Predominantly a European operation (however there are a few selected cities in the US), HousingAnywhere markets itself as having a premium pool of prospective tenants. As well as automating the tenancy application and payment process, it taps into a market ill-addressed by many players, namely mid-term renting (i.e. between 1 and 11 months).

3. Nestpick
Website: link
HQ: Germany

Nestpick is a property amalgamation platform that aggregates listings on major property platforms (e.g. Airbnb, Spotahome) and presents users with a uniform view. It has a global reach and directs users to the relevant platform once selected. It does not hold any listing inventories by itself.
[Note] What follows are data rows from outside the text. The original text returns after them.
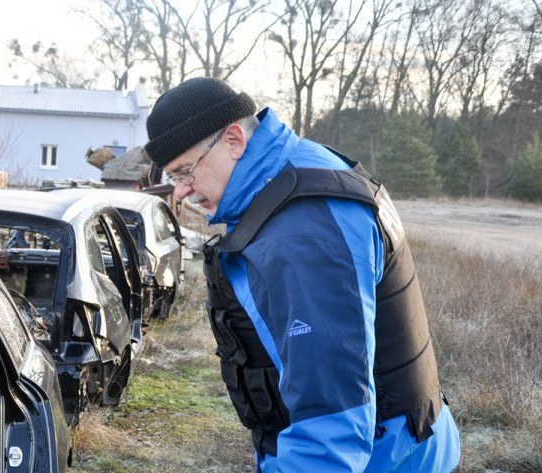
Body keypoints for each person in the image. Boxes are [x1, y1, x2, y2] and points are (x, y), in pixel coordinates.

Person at [144, 77, 461, 472]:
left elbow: (331, 427)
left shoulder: (303, 233)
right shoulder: (297, 171)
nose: (181, 192)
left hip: (383, 458)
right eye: (174, 178)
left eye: (185, 172)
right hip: (405, 443)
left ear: (234, 140)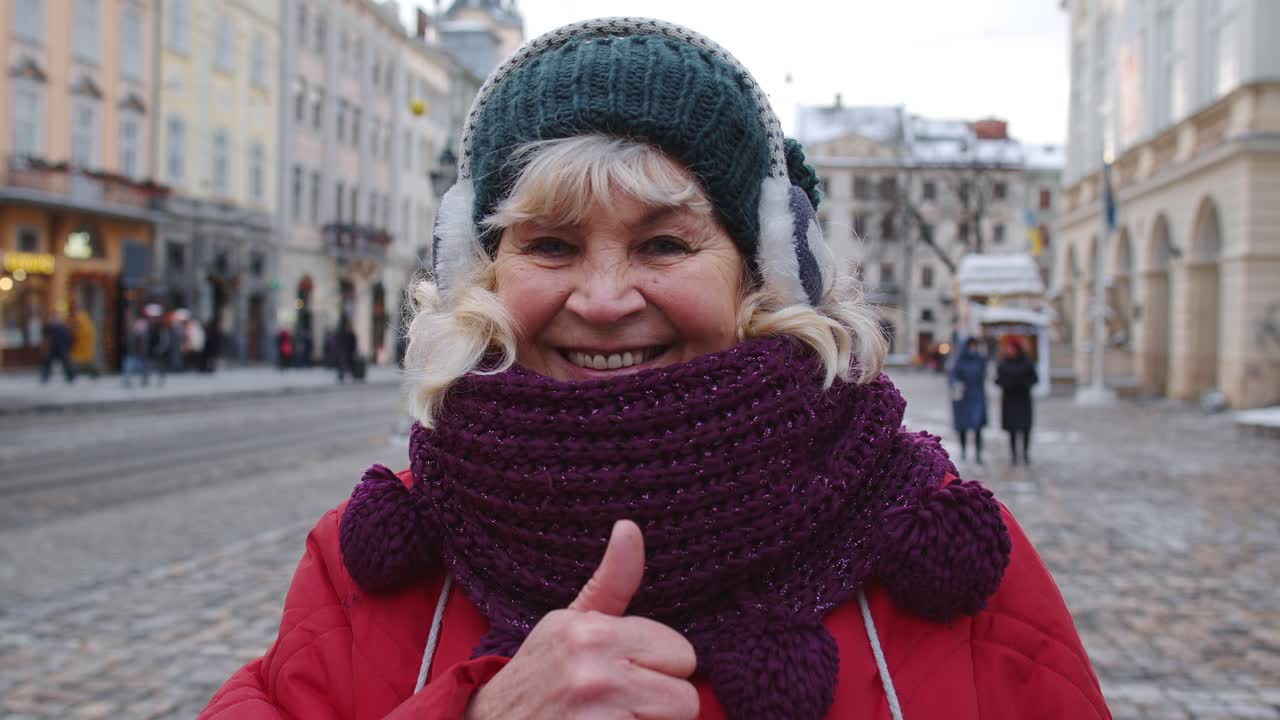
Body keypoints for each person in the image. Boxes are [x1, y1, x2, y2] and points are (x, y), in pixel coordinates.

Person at [201, 18, 1109, 720]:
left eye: (665, 242)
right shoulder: (362, 562)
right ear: (474, 272)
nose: (603, 299)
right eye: (550, 244)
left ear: (766, 270)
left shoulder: (943, 550)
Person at [995, 338, 1039, 465]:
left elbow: (1034, 378)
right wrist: (1007, 383)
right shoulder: (1003, 364)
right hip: (1010, 400)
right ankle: (1014, 455)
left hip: (1023, 399)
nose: (1010, 351)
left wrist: (1023, 383)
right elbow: (998, 380)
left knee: (1025, 429)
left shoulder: (1026, 363)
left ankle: (1025, 453)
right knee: (1012, 430)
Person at [949, 337, 989, 463]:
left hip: (977, 396)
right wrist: (957, 385)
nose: (972, 348)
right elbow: (952, 377)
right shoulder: (959, 361)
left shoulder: (980, 360)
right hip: (963, 398)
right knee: (963, 426)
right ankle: (964, 451)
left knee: (977, 426)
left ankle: (978, 453)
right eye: (970, 345)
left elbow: (983, 377)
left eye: (974, 345)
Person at [39, 310, 75, 384]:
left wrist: (67, 347)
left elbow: (68, 337)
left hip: (61, 348)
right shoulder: (48, 327)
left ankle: (70, 377)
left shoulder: (62, 328)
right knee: (47, 362)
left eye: (56, 317)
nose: (54, 319)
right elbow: (44, 337)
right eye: (53, 317)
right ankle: (44, 377)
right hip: (52, 348)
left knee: (66, 362)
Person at [68, 304, 100, 379]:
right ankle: (93, 372)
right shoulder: (83, 317)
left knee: (80, 360)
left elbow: (77, 329)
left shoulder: (79, 317)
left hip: (83, 342)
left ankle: (93, 372)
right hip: (84, 342)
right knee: (85, 359)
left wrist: (75, 334)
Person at [122, 314, 151, 388]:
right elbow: (129, 343)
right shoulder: (133, 333)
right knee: (129, 368)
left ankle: (144, 380)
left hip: (140, 354)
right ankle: (127, 381)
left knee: (143, 368)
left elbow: (145, 345)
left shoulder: (144, 334)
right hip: (132, 354)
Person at [335, 317, 357, 383]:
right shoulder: (341, 333)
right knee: (342, 364)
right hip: (343, 351)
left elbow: (353, 342)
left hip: (348, 352)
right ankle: (341, 376)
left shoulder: (350, 333)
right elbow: (338, 342)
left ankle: (349, 375)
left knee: (348, 364)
The narrow opportunity window

Unbundling is a natural course of action as a company expands and the industry mature. It is perhaps ironic that Airbnb itself started off as a result of unbundling and now it is subject to the same onslaught from challengers in areas it neglected. Consequently, smart investors are always on the lookout for assets that have proven profitability and delivers excellent ROI, as well as being future proof. The challenge is to enter the market just at the right time - when you already can recognize the future market-makers, but before it appears on the radar of big venture firms and spoiled with cheap money. In a world where the cash is trash, entering the market before it’s too late becomes harder and harder.